▸ **Requirement**
Line count for "down": say how many lines of the data contain it, with no other text.

▸ **Data**
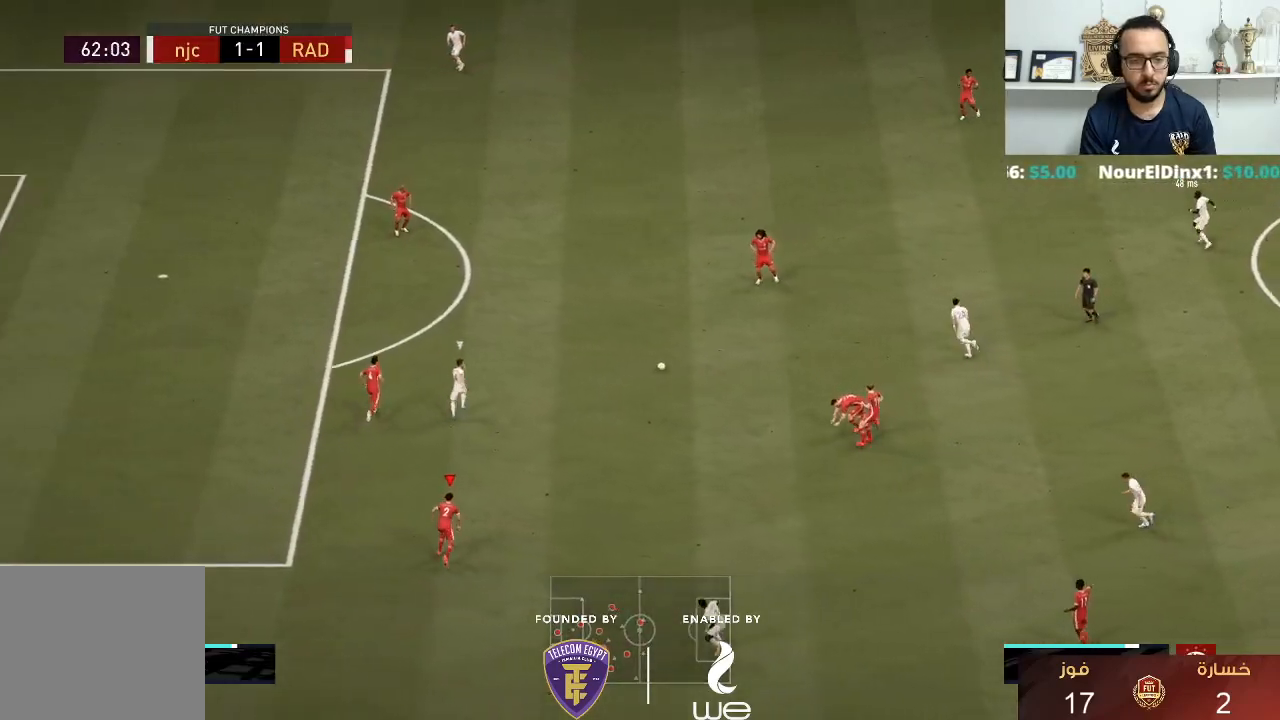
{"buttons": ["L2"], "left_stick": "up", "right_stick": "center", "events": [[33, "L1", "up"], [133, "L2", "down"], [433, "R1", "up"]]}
...
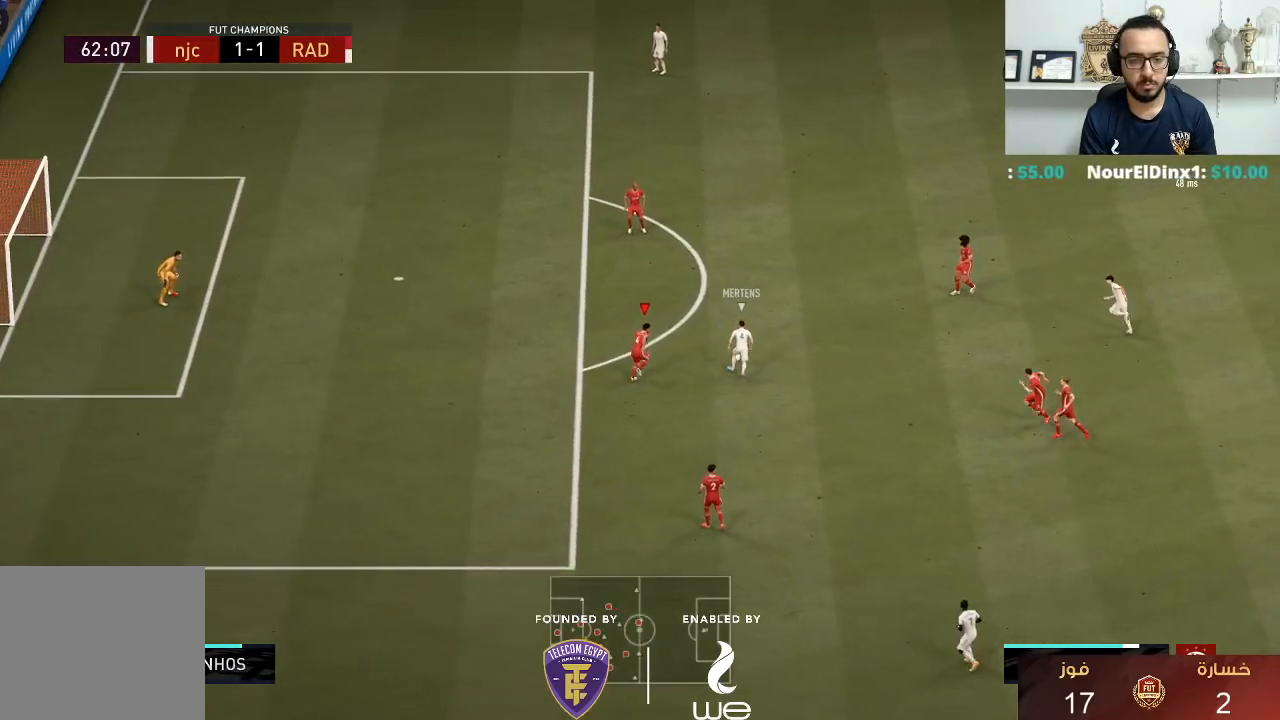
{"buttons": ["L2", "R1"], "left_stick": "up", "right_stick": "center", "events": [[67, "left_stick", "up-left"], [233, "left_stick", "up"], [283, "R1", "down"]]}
==
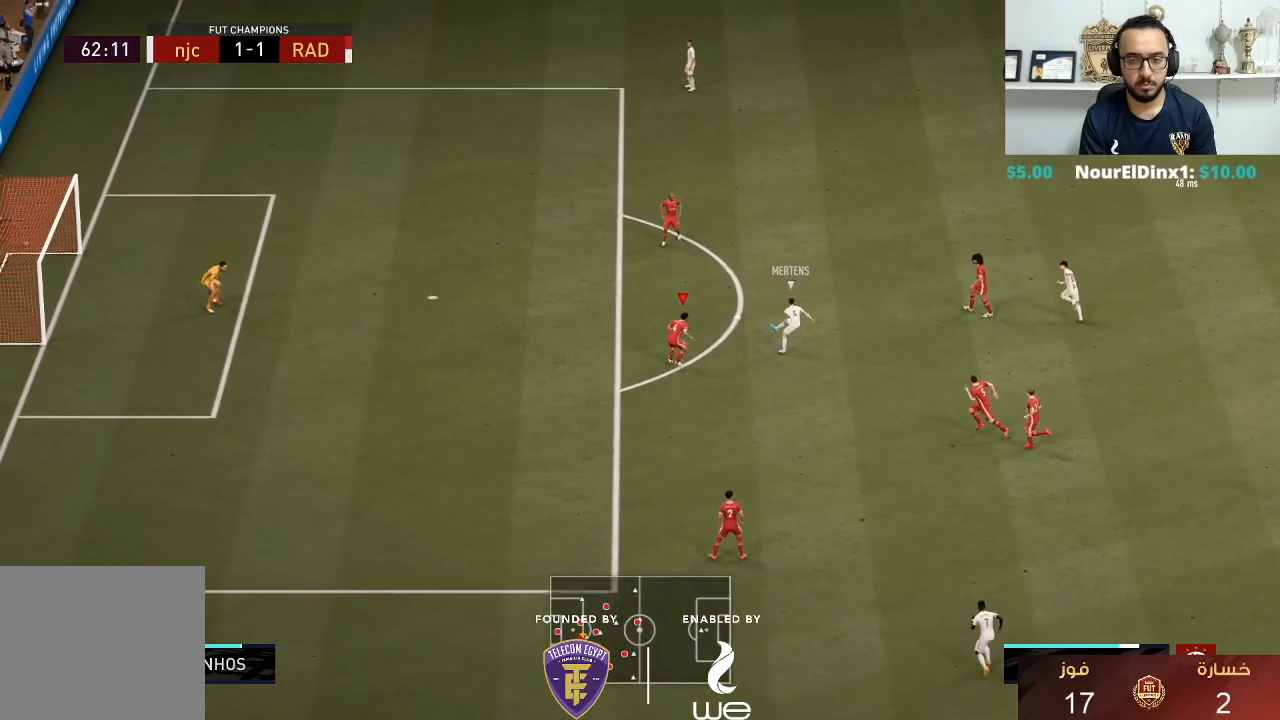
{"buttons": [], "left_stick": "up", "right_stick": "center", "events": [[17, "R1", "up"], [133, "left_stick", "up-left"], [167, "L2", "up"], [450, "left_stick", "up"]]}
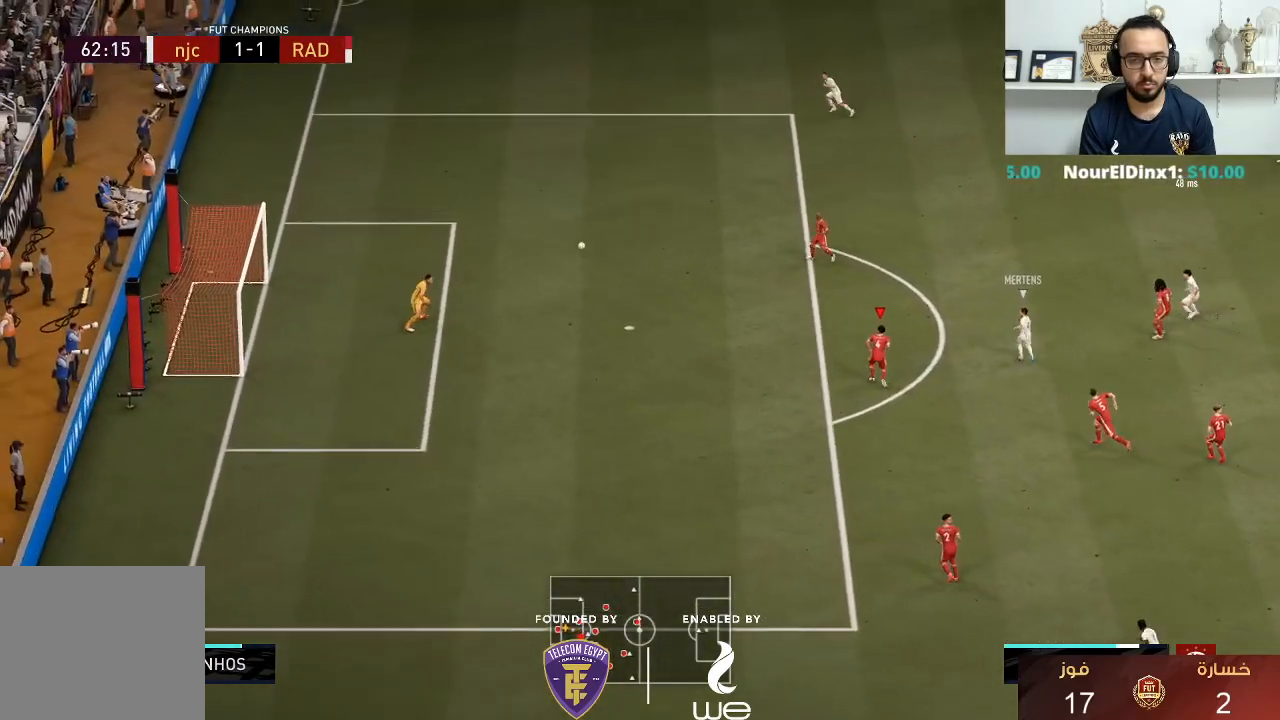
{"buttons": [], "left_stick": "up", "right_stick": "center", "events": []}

▸ **Exercise response**
2